PARTS OF THE EXERCISE:
- a) Translate this sentence from the news excerpt on the Vatican leaks into Spanish: "The new Commission of Cardinals, however, is the highest-level inquest and will report directly to the pope."
- b) In the news excerpt on the Vatican leaks, rewrite the paragraph beginning "Herranz has worked in the Vatican" as a short bulleted list that keeps its main facts.
- c) According to the news excerpt on the Vatican leaks, on what date did the three cardinals first meet?

DOCUMENT SECTION:
= Beginning of Section =

Collectively, the cascade of leaks created impressions of administrative disarray in the Vatican, as well as political axes being ground.

Who exactly leaked the documents, and why, remains unknown, although most observers believe that ecclesial opponents may have been attempting to discredit the Vatican’s Secretary of State, Italian Cardinal Tarcisio Bertone. If so the effort seems to have failed, as there’s been no indication that Benedict XVI intends to depose Bertone, his former aide in the Congregation for the Doctrine of the Faith.

Two official investigations of the leaks have already been launched, one by a Vatican tribunal and the other by the Secretariat of State, in addition to an informal probe by the Congregation of Bishops. The new Commission of Cardinals, however, is the highest-level inquest and will report directly to the pope.

The choice of three cardinals over eighty is significant because it means they have no roles within any Vatican department, either as officials or as members. Theoretically that avoids a conflict of interest, since they won’t be investigating any office to which they have direct ties.

Herranz has worked in the Vatican in various capacities since 1960 and Tomko since 1962, so between them they have 102 years of Vatican experience. Though never a Vatican official, De Giorgi has served as a member of various Vatican departments and is a veteran of the Italian church scene, which is relevant given that Italian ecclesiastical rivalries are widely presumed to be part of the background to the recent scandals.

The Vatican statement yesterday indicated that the three cardinals met for the first time on April 24 “to establish the method and timetable” for their work, but didn’t provide any information on the results of that discussion.

= End of Section =

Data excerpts

= Beginning of Section =

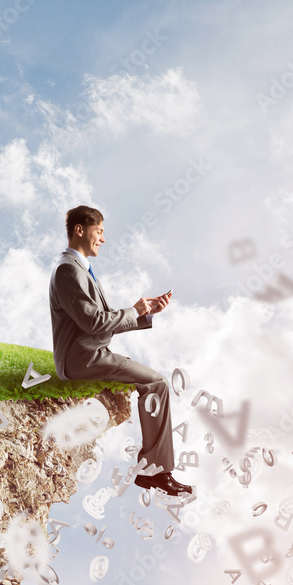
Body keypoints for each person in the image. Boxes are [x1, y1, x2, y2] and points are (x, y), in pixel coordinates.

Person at [48, 205, 190, 496]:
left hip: (89, 354)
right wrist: (132, 310)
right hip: (82, 360)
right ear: (80, 230)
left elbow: (100, 323)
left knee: (155, 381)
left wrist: (145, 314)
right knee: (157, 383)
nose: (102, 238)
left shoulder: (79, 269)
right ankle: (156, 471)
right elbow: (93, 323)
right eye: (99, 231)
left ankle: (154, 468)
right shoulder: (67, 271)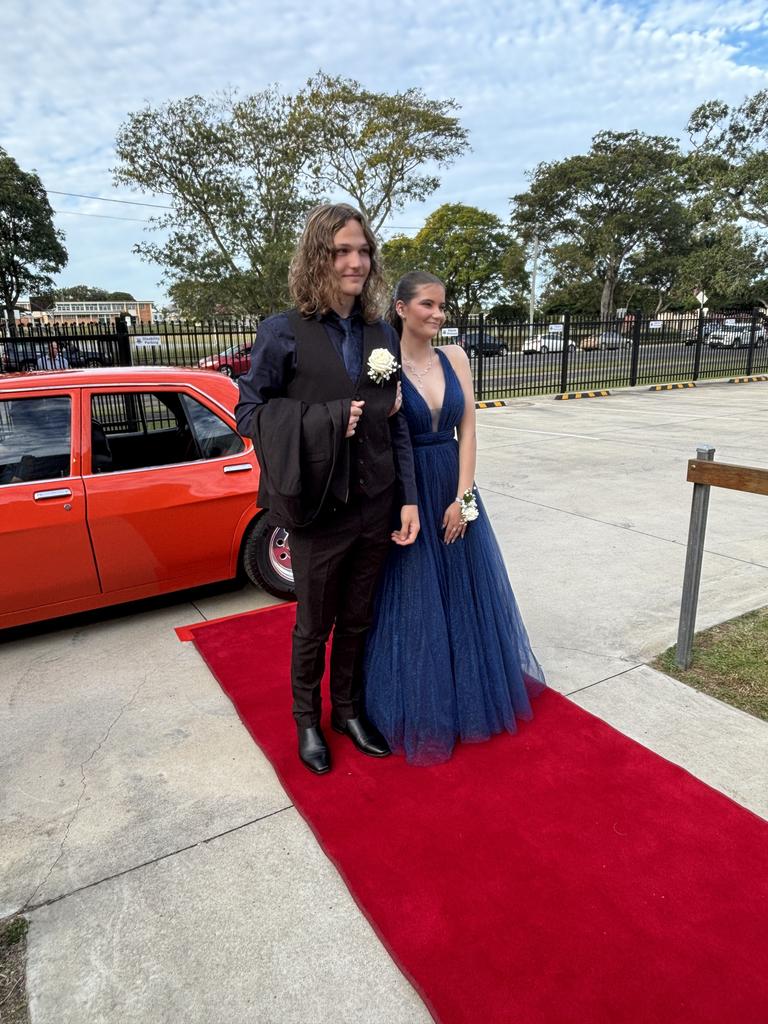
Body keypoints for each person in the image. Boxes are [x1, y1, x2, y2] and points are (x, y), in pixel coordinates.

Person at [235, 204, 420, 776]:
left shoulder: (380, 332)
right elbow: (248, 411)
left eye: (363, 250)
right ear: (318, 256)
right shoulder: (282, 330)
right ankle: (307, 721)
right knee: (314, 624)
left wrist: (409, 497)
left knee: (360, 617)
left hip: (377, 502)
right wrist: (326, 419)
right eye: (342, 250)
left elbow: (398, 420)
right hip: (318, 510)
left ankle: (348, 711)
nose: (356, 261)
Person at [364, 271, 546, 765]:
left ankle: (470, 695)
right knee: (415, 597)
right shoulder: (381, 364)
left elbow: (468, 430)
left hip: (455, 484)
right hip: (408, 489)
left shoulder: (457, 356)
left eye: (443, 305)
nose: (439, 314)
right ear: (401, 309)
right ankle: (424, 703)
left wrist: (464, 500)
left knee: (466, 593)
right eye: (428, 305)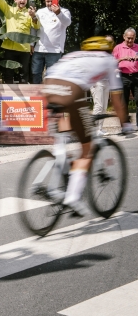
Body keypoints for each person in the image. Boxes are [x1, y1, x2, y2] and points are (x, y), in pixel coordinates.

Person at [42, 36, 135, 216]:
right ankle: (73, 197)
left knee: (66, 123)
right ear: (108, 50)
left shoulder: (75, 54)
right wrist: (125, 124)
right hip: (72, 89)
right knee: (87, 147)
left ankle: (60, 157)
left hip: (50, 84)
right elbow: (117, 100)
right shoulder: (109, 60)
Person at [0, 0, 40, 84]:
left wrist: (33, 16)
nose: (22, 0)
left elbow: (36, 26)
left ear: (27, 0)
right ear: (15, 0)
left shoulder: (30, 13)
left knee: (24, 74)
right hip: (9, 47)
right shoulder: (9, 10)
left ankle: (23, 99)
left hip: (24, 49)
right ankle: (8, 98)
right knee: (8, 73)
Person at [31, 0, 72, 84]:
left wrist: (58, 13)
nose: (49, 3)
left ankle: (51, 97)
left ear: (58, 0)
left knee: (52, 77)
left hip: (54, 51)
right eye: (47, 1)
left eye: (51, 1)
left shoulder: (64, 11)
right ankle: (37, 96)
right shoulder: (40, 12)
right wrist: (31, 43)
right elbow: (34, 27)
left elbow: (67, 23)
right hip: (39, 49)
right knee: (35, 73)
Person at [112, 28, 138, 127]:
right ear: (124, 37)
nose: (130, 40)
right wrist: (122, 59)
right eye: (128, 38)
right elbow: (111, 63)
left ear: (135, 37)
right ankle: (125, 126)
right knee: (123, 102)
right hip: (123, 76)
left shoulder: (137, 47)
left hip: (136, 75)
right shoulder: (118, 48)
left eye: (132, 38)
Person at [91, 35, 116, 136]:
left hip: (106, 82)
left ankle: (100, 129)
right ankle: (94, 130)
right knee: (98, 106)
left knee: (104, 107)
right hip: (97, 82)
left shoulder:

= End of Section =

SOLUTIONS BELOW:
- a) Sin embargo, la nueva Comisión de Cardenales es la investigación de más alto nivel e informará directamente al papa.

- b)
- Herranz has worked in the Vatican in various capacities since 1960.
- Tomko has worked in the Vatican since 1962.
- Together, Herranz and Tomko have 102 years of Vatican experience.
- De Giorgi has never been a Vatican official but has been a member of various Vatican departments.
- De Giorgi is a veteran of the Italian church scene. This matters because Italian ecclesiastical rivalries are widely presumed to lie behind the recent scandals.

- c) April 24